Reconciliation under loss — design and implementation¶
What this teaches: how to close the loop between a model-checked design and real node code. check and check_liveness verify the design; simulate runs the implementation under a lossy, reordering network and holds it to the model via refinement. The fire-and-forget bug is caught with a reproducible seed.
The story¶
A control plane pushes a route-table version to an agent over a flaky link. The agent applies last-writer-wins. Two guarantees are required:
- Safety — the agent never serves a version the control plane never sent.
- Liveness — the agent always eventually converges to the latest version.
Layer 1: the design¶
The model is minimal — one action (deliver) advances the agent's applied version toward the control plane's desired version:
check verifies no deadlock and no stale-or-invented version. check_liveness proves convergence: under fair delivery, applied == desired is always eventually reached.
Layer 2: the implementation¶
Two real BaseNode classes, not model actions:
- ControlPlane — pushes the version and, optionally, re-sends on a timer until acked.
- Agent — applies the max version seen and acks.
simulate runs both under a network that drops ~30 % of messages and reorders the rest (NetworkModel(loss=0.3, min_latency=1, max_latency=3)). The snapshot function maps node state back to Spec, and model=build_model() with abstraction=lambda s: s enables refinement checking — every simulation step must be a valid model step or a stutter.
Fire-and-forget fails¶
Without the timer, the control plane sends once and never retries. If the single push is dropped, the agent never converges.
fire-and-forget push:
BUG FOUND — liveness on seed 7: applied==desired never reached
final world: Spec(desired=1, applied=0) (reproduce with seeds=[7])
Per-tick re-push converges¶
With repush=True, the control plane sends the version every 2 ticks until acked. No matter how many early pushes are dropped, the one that survives the healed link delivers the version.
Source¶
"""Verify a distributed protocol end to end, in pure Python -- design AND implementation.
The story: a control plane pushes a route-table version to an agent over a flaky link; the agent
applies last-writer-wins. We want two guarantees:
* SAFETY -- the agent never serves a version the control plane never intended.
* LIVENESS -- the agent always eventually catches up to the latest version (convergence).
Two layers, one tool:
1. DESIGN (model check) -- `musil.check` / `check_liveness` exhaustively verify the *design* (a
small state machine) for safety and convergence-under-fairness.
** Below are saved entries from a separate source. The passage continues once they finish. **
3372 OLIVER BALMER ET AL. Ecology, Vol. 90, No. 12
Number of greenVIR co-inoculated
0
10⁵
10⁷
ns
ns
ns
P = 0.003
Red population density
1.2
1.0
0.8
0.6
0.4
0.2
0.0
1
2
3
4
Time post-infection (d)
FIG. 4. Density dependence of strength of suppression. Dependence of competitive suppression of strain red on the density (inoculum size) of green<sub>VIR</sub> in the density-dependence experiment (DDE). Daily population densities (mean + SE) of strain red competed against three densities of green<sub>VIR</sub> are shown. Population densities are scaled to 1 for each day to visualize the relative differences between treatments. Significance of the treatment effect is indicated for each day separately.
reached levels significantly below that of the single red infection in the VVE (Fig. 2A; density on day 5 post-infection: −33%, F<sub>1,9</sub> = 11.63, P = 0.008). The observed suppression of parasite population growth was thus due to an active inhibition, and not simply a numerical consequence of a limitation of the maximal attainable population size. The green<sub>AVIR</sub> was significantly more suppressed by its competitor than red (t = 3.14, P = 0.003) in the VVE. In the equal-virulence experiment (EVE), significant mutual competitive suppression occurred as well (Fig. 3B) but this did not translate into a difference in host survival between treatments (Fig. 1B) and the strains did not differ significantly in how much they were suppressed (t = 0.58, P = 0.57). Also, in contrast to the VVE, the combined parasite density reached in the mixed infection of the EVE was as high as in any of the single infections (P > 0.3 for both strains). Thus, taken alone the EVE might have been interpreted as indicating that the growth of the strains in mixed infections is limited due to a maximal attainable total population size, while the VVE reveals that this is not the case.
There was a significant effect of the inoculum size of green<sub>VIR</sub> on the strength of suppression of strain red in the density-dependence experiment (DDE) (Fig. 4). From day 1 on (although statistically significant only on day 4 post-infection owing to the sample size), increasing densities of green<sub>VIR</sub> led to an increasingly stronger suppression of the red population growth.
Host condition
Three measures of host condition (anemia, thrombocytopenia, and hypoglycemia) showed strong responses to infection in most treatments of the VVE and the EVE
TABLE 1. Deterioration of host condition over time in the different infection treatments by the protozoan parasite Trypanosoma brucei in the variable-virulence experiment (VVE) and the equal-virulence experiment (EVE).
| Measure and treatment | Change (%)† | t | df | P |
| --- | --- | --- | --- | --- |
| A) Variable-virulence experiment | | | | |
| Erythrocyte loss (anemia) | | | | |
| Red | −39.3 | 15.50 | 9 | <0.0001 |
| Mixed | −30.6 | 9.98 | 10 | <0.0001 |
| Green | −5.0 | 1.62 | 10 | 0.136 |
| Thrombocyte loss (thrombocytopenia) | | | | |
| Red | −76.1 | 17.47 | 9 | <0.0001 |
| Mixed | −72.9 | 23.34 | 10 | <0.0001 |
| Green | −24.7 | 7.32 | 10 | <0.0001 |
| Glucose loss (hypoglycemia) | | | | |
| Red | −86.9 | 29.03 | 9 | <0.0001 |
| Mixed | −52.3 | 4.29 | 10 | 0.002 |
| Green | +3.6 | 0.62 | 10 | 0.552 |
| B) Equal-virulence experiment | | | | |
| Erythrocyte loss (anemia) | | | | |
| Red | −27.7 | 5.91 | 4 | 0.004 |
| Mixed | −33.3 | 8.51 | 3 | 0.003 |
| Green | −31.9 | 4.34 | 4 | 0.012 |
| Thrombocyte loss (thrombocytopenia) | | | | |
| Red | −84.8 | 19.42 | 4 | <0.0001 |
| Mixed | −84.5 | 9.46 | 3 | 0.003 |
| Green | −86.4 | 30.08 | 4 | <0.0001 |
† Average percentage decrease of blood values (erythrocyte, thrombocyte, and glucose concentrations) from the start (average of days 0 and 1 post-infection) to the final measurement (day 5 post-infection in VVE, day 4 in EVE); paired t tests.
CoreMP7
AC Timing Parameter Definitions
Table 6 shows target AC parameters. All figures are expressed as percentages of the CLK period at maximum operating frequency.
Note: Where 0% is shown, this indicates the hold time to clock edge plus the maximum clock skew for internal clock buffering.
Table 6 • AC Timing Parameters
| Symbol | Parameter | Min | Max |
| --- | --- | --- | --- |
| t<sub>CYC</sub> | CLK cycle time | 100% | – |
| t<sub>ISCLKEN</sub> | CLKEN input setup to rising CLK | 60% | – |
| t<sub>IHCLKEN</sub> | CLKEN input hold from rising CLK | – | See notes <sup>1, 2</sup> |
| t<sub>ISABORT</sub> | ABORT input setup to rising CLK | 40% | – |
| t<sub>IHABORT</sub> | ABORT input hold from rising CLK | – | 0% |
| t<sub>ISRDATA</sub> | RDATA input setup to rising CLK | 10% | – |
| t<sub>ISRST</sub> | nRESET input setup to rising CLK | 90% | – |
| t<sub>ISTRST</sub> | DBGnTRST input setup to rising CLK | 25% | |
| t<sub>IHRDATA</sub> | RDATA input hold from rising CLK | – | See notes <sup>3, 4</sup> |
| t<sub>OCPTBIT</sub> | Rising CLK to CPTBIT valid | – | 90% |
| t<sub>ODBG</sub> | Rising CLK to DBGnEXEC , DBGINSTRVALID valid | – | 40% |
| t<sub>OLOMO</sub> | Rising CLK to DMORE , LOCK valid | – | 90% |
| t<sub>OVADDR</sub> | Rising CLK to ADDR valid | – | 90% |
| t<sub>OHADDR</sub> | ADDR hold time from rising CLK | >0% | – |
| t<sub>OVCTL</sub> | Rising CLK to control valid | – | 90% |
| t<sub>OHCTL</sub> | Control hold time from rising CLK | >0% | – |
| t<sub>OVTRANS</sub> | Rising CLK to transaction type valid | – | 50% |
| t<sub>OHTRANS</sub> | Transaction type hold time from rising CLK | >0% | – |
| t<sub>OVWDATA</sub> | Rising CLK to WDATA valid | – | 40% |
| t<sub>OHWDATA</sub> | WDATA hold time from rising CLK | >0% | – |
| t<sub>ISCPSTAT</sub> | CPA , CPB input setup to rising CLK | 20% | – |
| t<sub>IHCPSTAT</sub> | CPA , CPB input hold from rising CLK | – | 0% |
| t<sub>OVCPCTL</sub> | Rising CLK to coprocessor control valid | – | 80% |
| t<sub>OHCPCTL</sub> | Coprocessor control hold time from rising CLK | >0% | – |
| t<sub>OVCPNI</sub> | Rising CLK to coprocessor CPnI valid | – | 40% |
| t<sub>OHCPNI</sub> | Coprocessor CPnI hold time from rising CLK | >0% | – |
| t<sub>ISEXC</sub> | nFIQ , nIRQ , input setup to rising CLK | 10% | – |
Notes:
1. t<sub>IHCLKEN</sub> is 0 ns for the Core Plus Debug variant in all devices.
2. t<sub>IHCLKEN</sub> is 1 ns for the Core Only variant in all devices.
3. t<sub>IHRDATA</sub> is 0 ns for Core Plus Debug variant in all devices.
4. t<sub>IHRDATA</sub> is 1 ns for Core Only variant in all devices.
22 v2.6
2. IMPLEMENTATION (deterministic simulation) -- `musil.simulate` runs the *real* node code under a
lossy, reordering network across many seeds, holding it to the SAME model (refinement) and to
the convergence goal. The buggy fire-and-forget push is caught with a reproducible seed; the
per-tick re-push converges for every seed.
Run me: python examples/route_delivery.py
"""
from __future__ import annotations
from collections.abc import Callable, Mapping
from dataclasses import dataclass
from musil import (
Action,
BaseNode,
Context,
Model,
NetworkModel,
Node,
check,
check_liveness,
simulate,
)
# ----------------------------------------------------------------------------------------------------
# 1. The design, as a model. One route version is desired; the agent's applied version trails it.
# ----------------------------------------------------------------------------------------------------
@dataclass(frozen=True)
class Spec:
desired: int = 1
applied: int = 0
def build_model() -> Model[Spec]:
return Model(
init=Spec(desired=1, applied=0),
actions=[
# the network delivers the pushed version; the agent applies it (last-writer-wins)
Action("deliver", lambda s: s.applied < s.desired, lambda s: Spec(s.desired, s.desired)),
],
invariants={"no-stale-or-invented": lambda s: s.applied <= s.desired},
terminal=lambda s: s.applied == s.desired,
)
def check_design() -> tuple[bool, bool]:
"""Model-check the design: safety (the invariant, no deadlock) and convergence under fair delivery."""
safety = check(build_model())
liveness = check_liveness(
build_model(),
goal=lambda s: s.applied == s.desired,
goal_name="applied==desired",
everywhere=True,
fair=["deliver"],
)
return safety.ok, liveness.ok
# ----------------------------------------------------------------------------------------------------
# 2. The implementation, as real event-driven nodes.
# ----------------------------------------------------------------------------------------------------
class ControlPlane(BaseNode):
"""Pushes the desired version to the agent. With ``repush`` it re-sends on a timer until acked;
without it (fire-and-forget), the single push is all the agent will ever get."""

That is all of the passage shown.